→ Extract provided
- Opening Delimiter -

Life doesn’t stop when we get a diagnosis of lung cancer. We still have things that we need to get done. The list may change after diagnosis, with fun new items like “make medical directive” and “meet with lawyer”. We may also realize that we have personal goals that we do not want to defer any more. Meanwhile, we are likely to find our calendar filling with medical appointments, and our bank balance dropping as the medical bills start coming in.
Beyond that to-do list of the mundane, the business matters, and the bucket list is the realization that our time is finite. The imbalance between the swollen list of things that we want to do and the limited time and energy available to do them all can be paralyzing. Where do we even start? Our ability to rally and accomplish as many of our goals as we can may be further dampened if we are contending with negative emotional states that make it hard to do anything.
Our goals may also change once we find ourselves facing a lung cancer diagnosis, especially if we are told there is no cure for us at this time. In my experience, a life that doesn’t realize it is limited tends to be driven by a lot of external goals. For example, the requirements that a job and career make of us can come to dominate the goals we set for ourselves. Once we become ill, we may find ourselves with very different goals, and a different goal-setting process.
I suggest beginning the process of setting a goal by asking a simple question: Is this something I want to do, or is this something I think I should do? Sometimes we create goals to do things that we think are expected of us, and sometimes we are glad we do. But when time and energy are limited, I suggest that it’s time to ask if we are truly obligated to do everything on our “should do” list. One of the first steps towards accomplishing the goals that are most important to you could be shedding some goals you don’t really need or want to do.

- Closing Delimiter -

→ Problem
Write the next part of the piece on setting goals after a lung cancer diagnosis, starting after its final sentence. The records that follow have no connection to the text about setting goals after a lung cancer diagnosis.

→ Material provided
- Opening Delimiter -

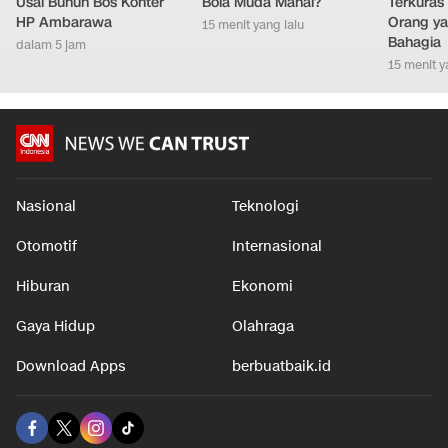
Usai Bunuh Bos Konter
Bola Muda Mahal?
Terkuras
HP Ambarawa
Orang ya
15 menit yang lalu
Bahagia
dalam 5 jam
15 menit y
Nasional
Teknologi
Otomotif
Internasional
Hiburan
Ekonomi
Gaya Hidup
Olahraga
Download Apps
berbuatbaik.id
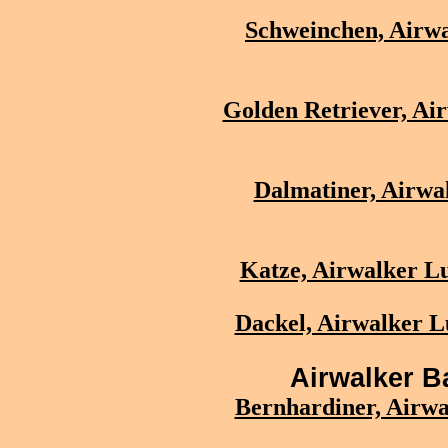
Schweinchen, Airwa
Golden Retriever, Air
Dalmatiner, Airwal
Katze, Airwalker Lu
Dackel, Airwalker L
Airwalker B
Bernhardiner, Airwa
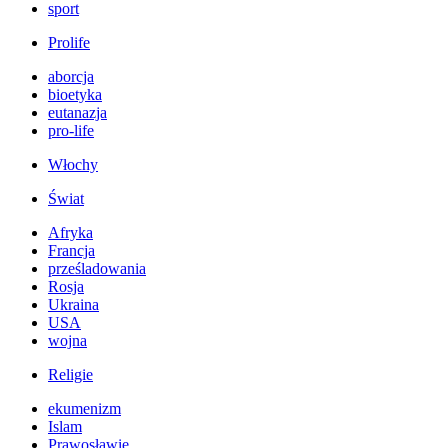
sport
Prolife
aborcja
bioetyka
eutanazja
pro-life
Włochy
Świat
Afryka
Francja
prześladowania
Rosja
Ukraina
USA
wojna
Religie
ekumenizm
Islam
Prawosławie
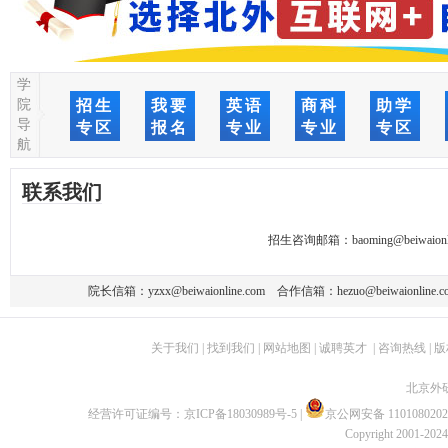
学
院
招生
我要
英语
商科
助学
导
专区
报名
专业
专业
专区
航
联系我们
招生咨询邮箱：
baoming@beiwaionl
院长信箱：
yzxx@beiwaionline.com
合作信箱：
hezuo@beiwaionline.c
关于我们
|
找到我们
|
网站地图
|
诚聘英才
|
咨询热线
|
版
北京外
经营许可证编号：
京ICP备18030989号-5
|
京公网安备 1101080202
Copyright 2001-2024 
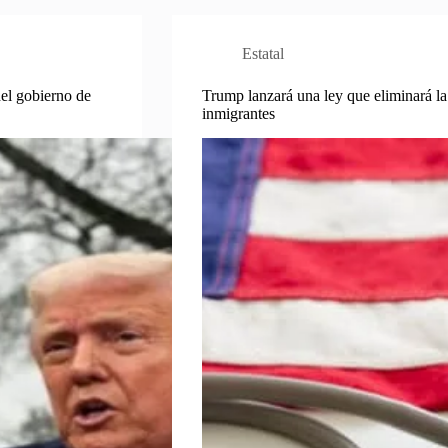
Estatal
del gobierno de
Trump lanzará una ley que eliminará la 
inmigrantes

- Closing Delimiter -

→ Exercise answer
Another question to ask is: What is important to me NOW? This is going to be different from person to person. Some people want to travel and see as much of the world as they can, some people want to enjoy their life at home. Among the possible answers: advocate for lung cancer patients, continue working as long as possible, spend loving time with family, volunteer in the community, read the unread books in that pile on your nightstand, master a tricky video game, remodel part of your home, knit a blanket for a baby. There is no right or wrong answer, and that is very important for us all to understand.
A third question I suggest asking: is anything keeping me from realizing my goals? Time and money can be in shorter supply than optimal, and bad habits (such as my pesky sudoku compulsion) can keep us “stuck” and not spending time doing the things we say we want to do. Depression paralyzes us as well, and lung cancer patients have a significant risk of becoming depressed. If you think you are depressed, tell your doctor and get help. We all deserve to be as comfortable as possible, both physically and emotionally, as we deal with lung cancer.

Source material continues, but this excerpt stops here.